And as stated by others, Static Voltage converters only cheat the lack of the third phase, VFD's on the other hand have issues generating noise that could upset the neighbors when they watch TV or interfere with other electronics devices in your house. Rotary converters would be the way to go but are very expensive you would certainly save money by retrofitting a 3HP motor.
There those are my thoughts on this but in the end it is your choice, at least you have a fair amount of info to help you decide which route you will take, hey and when you do let us know and also how it persforms.


----------



## Brian024 (Feb 2, 2009)

I would agree with Jerry and Topamax, if it's possible, change the motor to a single phase 240v. I've been an electrician for a few years and am currently going back to school for more training in industrial electical and we had an old Powermatic 3 phase drill press we wanted to sell but concluded it would be easier, economical, if we changed the motor out to a single phase. Plus if you do that, an industry in your area may buy the 3 phase motor from you.


----------



## lazyborn1 (Jul 5, 2009)

thanks everyone for the insightful suggestions. I am convinced that a new 3HP, single phase motor is the way to go. I have to find someone who can buy my 5hp, 3phase motor. I hope the rewiring from 3phase to single phase will not be a problem. I tried to sell the saw on craigslist, but no interested buyers yet. I will certainly post my final decision - may not be soon though. well you can figure that out from name - lazyborn


----------



## TopamaxSurvivor (May 2, 2008)

The rewire shouldn't be a problem, just use two of the three hots at the on the cord, at the switch and going to the motor.


----------



## scottj (Mar 15, 2009)

I use a 15 HP rotary in my machine shop but as stated above, I would just get a single phase motor to replace your three phase 5 HP. If you had multiple machines needing 3 phase then it may make more sence to go with the converter but since you only have the one, it would prob be better to replace it. A 3 HP motoe should do well for you. The 3 HP on my Unisaw has plenty enough power to sling lumber into the concrete wall behind it!


----------



## reggiek (Jun 12, 2009)

I think everyone has this one covered for you….but I just wanted to add that we have 3 phase in our shop…for welding machines…etc….and there is a 5 and a 3 Hp set of band saws in here….of course they are for cutting metal. The 3 Hp gets most of the work as it is easier to set up and use…but as for guts…that lil 3HP cuts some big cuts just fine…..I don't think you really would find any use for the additional Hp on that saw…especially seeing the costs to acquire it…...


----------



## toddc (Mar 6, 2007)

As a pro contractor I would just cut out all the static and listen to Topamax. If he was in town I would use him on my jobs.


----------



## TopamaxSurvivor (May 2, 2008)

Thanks for the confidence in me Todd ;-)) I finally got used to people saying, "So you're Bob…......" when I met them. It was a bit embarrassing at first, but I got used to it. My reputation spread from WA to Boise. Looks like I need to watch it in MT now!!! )


----------



## ChunkyC (Jun 28, 2009)

I think you can use two transformers to get 3 phase. There's a way to hook it up but I don't have an Ugly's here at the house. All of my engineering books are on my book self in my office.  I'll see if I find it…

Chunk


----------



## TopamaxSurvivor (May 2, 2008)

You might get close with 2 3 phase motors, but transformers aren't gonna cut it unless one of them has 3 phase coming in ) Ugly's ain't gonna help much on this one!


----------



## ChunkyC (Jun 28, 2009)

What I was thinking of is called an Open Delta and you need 3 phase to start with. NM.

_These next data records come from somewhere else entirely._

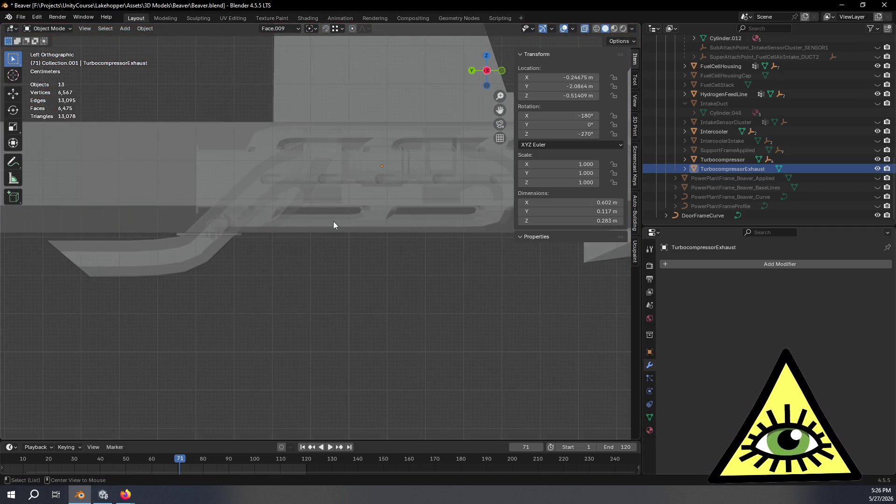
{"action": "scroll", "coordinate": [341, 231], "scroll_direction": "up", "scroll_amount": 3}
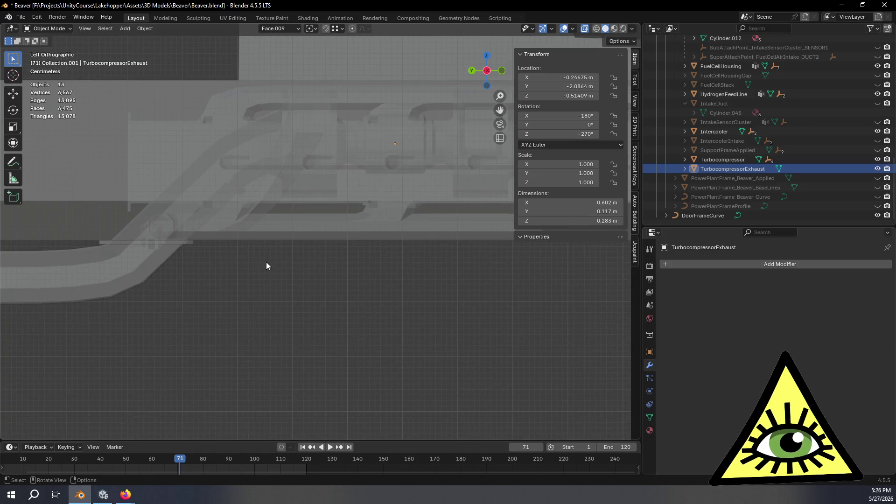
{"action": "mouse_move", "coordinate": [328, 245]}
{"action": "middle_mouse_down", "text": "shift"}
{"action": "mouse_move", "coordinate": [236, 237]}
{"action": "mouse_move", "coordinate": [169, 245]}
{"action": "mouse_move", "coordinate": [234, 242]}
{"action": "mouse_move", "coordinate": [239, 226]}
{"action": "mouse_move", "coordinate": [324, 228]}
{"action": "mouse_move", "coordinate": [315, 224]}
{"action": "mouse_move", "coordinate": [322, 219]}
{"action": "mouse_move", "coordinate": [228, 242]}
{"action": "mouse_move", "coordinate": [373, 259]}
{"action": "mouse_move", "coordinate": [333, 269]}
{"action": "middle_mouse_up", "text": "shift"}
{"action": "left_click", "coordinate": [501, 71]}
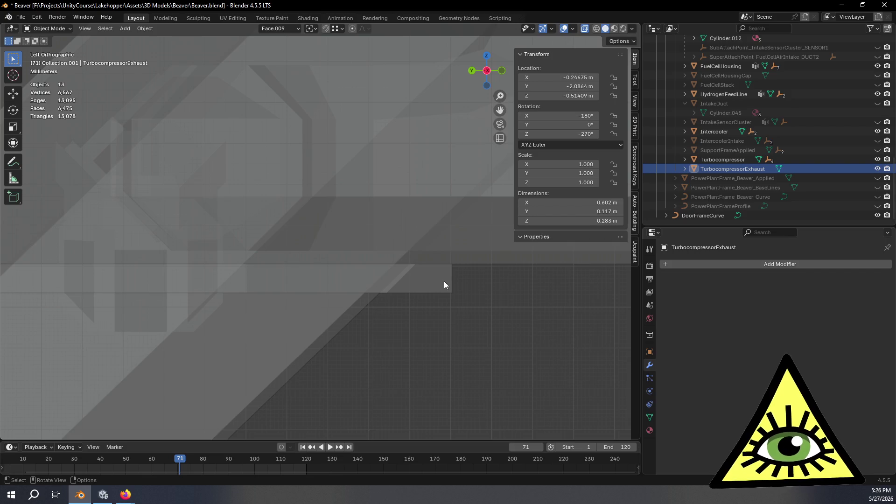
{"action": "mouse_move", "coordinate": [452, 278]}
{"action": "middle_mouse_down"}
{"action": "mouse_move", "coordinate": [502, 289]}
{"action": "mouse_move", "coordinate": [486, 293]}
{"action": "mouse_move", "coordinate": [485, 283]}
{"action": "middle_mouse_up"}
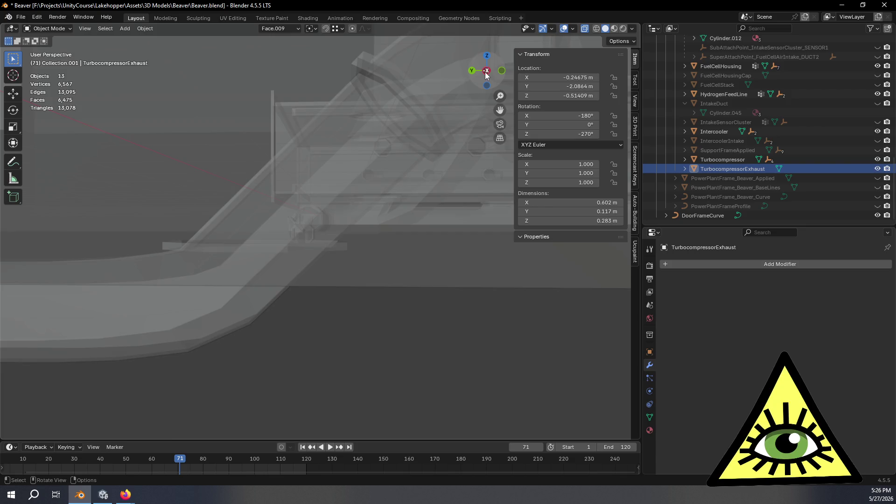
{"action": "left_click", "coordinate": [485, 71]}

I still think there's way to do it. I removed an old AB 1336 VFD once and a gave it to a guy that I used to work with so that he could run his TS with it. He also had a transformer that he connected backwards to use as a step up transformer but I don't remember how he got 3 phase to start with. It sucks getting old.

Chunk


----------



## ChunkyC (Jun 28, 2009)

I remember now! lol

He only used single phase into the VFD and the VFD's output is 3 phase. DUH! You think I would have remember because I have the exact same thing on my drill press! 120 1 phase in, 240 3 phase out. I'm so stupid.


----------



## TopamaxSurvivor (May 2, 2008)

He had to have 3 phases available. I've connected transformers to step up when the customer had 208 or 240 and needed to get to 480 for a particular piece of equipment. Gotta be careful, I found one that some one had grounded the low side. The power company had a bad habit of single phasing about once a week. They burned up a transformer every time it happened. That's when I got involved to find out why)


----------



## TopamaxSurvivor (May 2, 2008)

Looks like I sent you a bum steer!! ) Sinlel phase into a VFD will output 3 phase as long as it's over sized about 40%. It's pretty amazing what modern electronics has accompiished in the last 20 yrs.


----------



## TimH (Sep 23, 2008)

Hi all,

I haven't been on here in a while. We ar expecting are first child in Feb…so needless to say things are rather busy. Plus I'm building the crib.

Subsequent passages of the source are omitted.